Surprising things have been happening lately. First, is the judge who thought he was still in his home territory. He illegally parked his car and promptly got apprehended with his license plates removed. He apparently considered that a mortal sin against someone feeling privileged.
Personally, we were never in favor of the unilateral removal of license plates. But then the judge should have done what we failed to do a long time ago, and that is to test the validity of the practice of removing license plates before the proper courts. It had once been tested, but in a decision limited to Metro Manila.
Instead, the judge went back home, and in the comfort and safety of his court, issued a subpoena to the law enforcement officers who removed his license plate. We understand that he would later withdraw the subpoena he unilaterally issued and may now be seeking channels of communication to city officials who are obviously pissed off with him.
A subpoena is supposed to be a remedy to secure the attendance of witnesses to a pending court or other proceeding. It is an incident to a pending principal action.
The order of the court that we saw on the Internet shows that the subpoena was issued for an alleged charge for indirect contempt. Under the law, indirect contempt is initiated by a written charge, furnished to the respondents. Then the respondents are given the opportunity to comment. The issuance of a subpoena may hardly be the way provided by the rules.
And again, the rules state that a subpoena is effective only if the witness who is summoned resides within 100 kilometers from the court issuing a subpoena. The last we checked, Baguio is some 153 kilometers from the judge rules supreme. The Baguio officers did not have to comply.
Initially, Larry Gacayan and I could not find the name of the judge in the official roll of lawyers. Our search showed that he was not in the Supreme Court list and another list in the Internet. Subsequently someone discovered his name and forwarded it to us. Strange that he was not in the lists that we examined. This mistakenly led Larry and I to initially suspect he was some fake lawyer and therefore a fake judge.
Then we heard that the City Council declared the judge as persona non grata in Baguio. We hope that move was studied well, with all bases covered.
The last time someone was declared persona non grata by a local government, we quickly filed anti-graft cases against the council members who passed it, and the mayor who approved it and they were ordered suspended by the court. This was when journalist Jimmy Laking was declared persona non grata by the municipal officials of La Trinidad. To the relief of everyone, the case was subsequently settled.
The present case may be different only in the sense that the one who was declared persona non grata is a judge. If the measure was meant to be some administrative or disciplinary action, it may run against the constitutional rule that only the Supreme Court has initial jurisdiction to discipline a member of the judiciary.
Finally, the Supreme Court has ruled on ancestral lands in Baguio. It was some sort of a valedictory from retiring Justice Antonio Carpio, who admittedly may be the best Chief Justice we never had.

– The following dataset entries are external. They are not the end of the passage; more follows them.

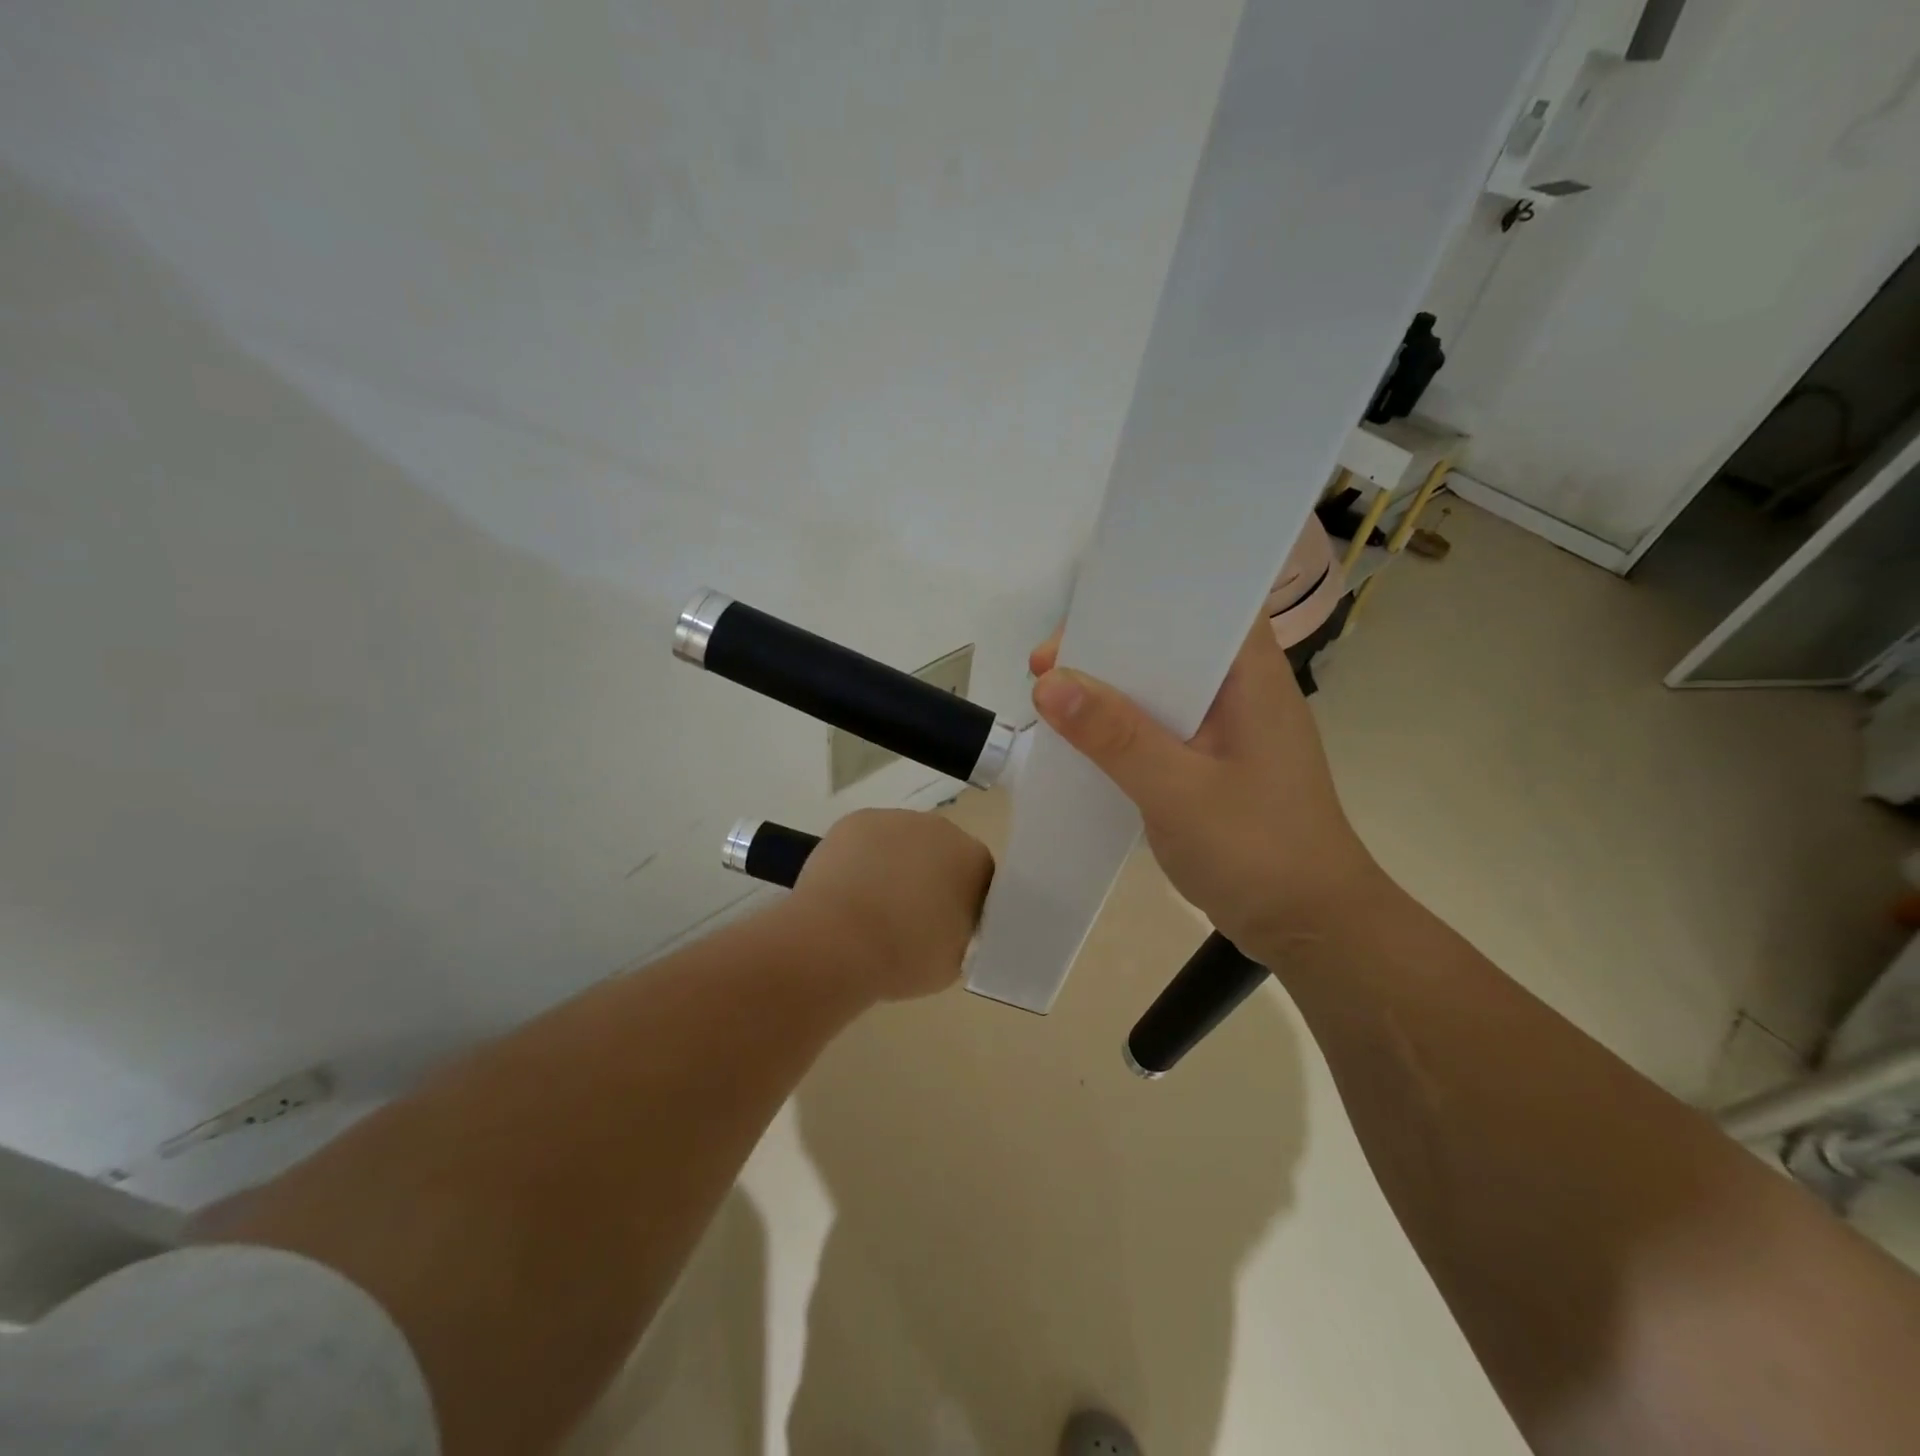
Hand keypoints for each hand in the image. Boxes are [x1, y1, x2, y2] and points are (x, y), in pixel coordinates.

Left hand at [785, 808, 993, 1001]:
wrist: (839, 940)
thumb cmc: (905, 955)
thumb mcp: (954, 960)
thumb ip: (960, 934)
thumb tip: (947, 926)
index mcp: (974, 860)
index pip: (978, 878)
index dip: (962, 902)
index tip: (944, 928)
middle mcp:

It looks like Baguio is somehow the favorite subject of valedictory decisions of retiring Justices of the Supreme Court. When Justice Samuel Martires retired from the Supreme Court, his valedictory Baguio decision dealt with the Busol watershed.
He ruled against the National Commission on Indigenous Peoples and in favor of the city’s action in protecting Busol as the “source of a basic necessity of the people of Baguio and other neighboring communities.” Justice, now Ombudsman, Martires wrote that: “Any danger to the sustainability of the Busol Water Reserve affects not only individuals or families inside the watershed but also the entire community relying on it as a source of a basic human necessity – water.” “The preservation of the Busol Forest Reserve involves public interest as it would have a significant impact on the water supply for the City of Baguio.”
Justice Carpio now comes, and his Baguio “valedictory” is also a push back against the NCIP. He upholds what is written in the Indigenous People’s Right Act, that the city, with certain exceptions, is exempt from the coverage of the IPRA law and therefore the NCIP has no legal authority to issue Certificate of Ancestral Land Titles and Certificate of Ancestral Domain Titles in Baguio. Baguio shall remain to be governed by its Charter.
Incidentally, the town of Narvacan, Ilocos Sur has opened a search for Miss Narvacan 2019, in connection with its town fiesta from Dec. 8 to 14. The contest has been made expressly open, also to those coming from the Ilocos region, Baguio, and the rest of the Cordillera.
Some people have expressed concern as to why Baguio and the rest of the Cordillera are included. They blame this on the vice mayor of Narvacan, who perhaps mistakenly think that Baguio and the rest of the Cordillera is included within the jurisdiction of Narvacan.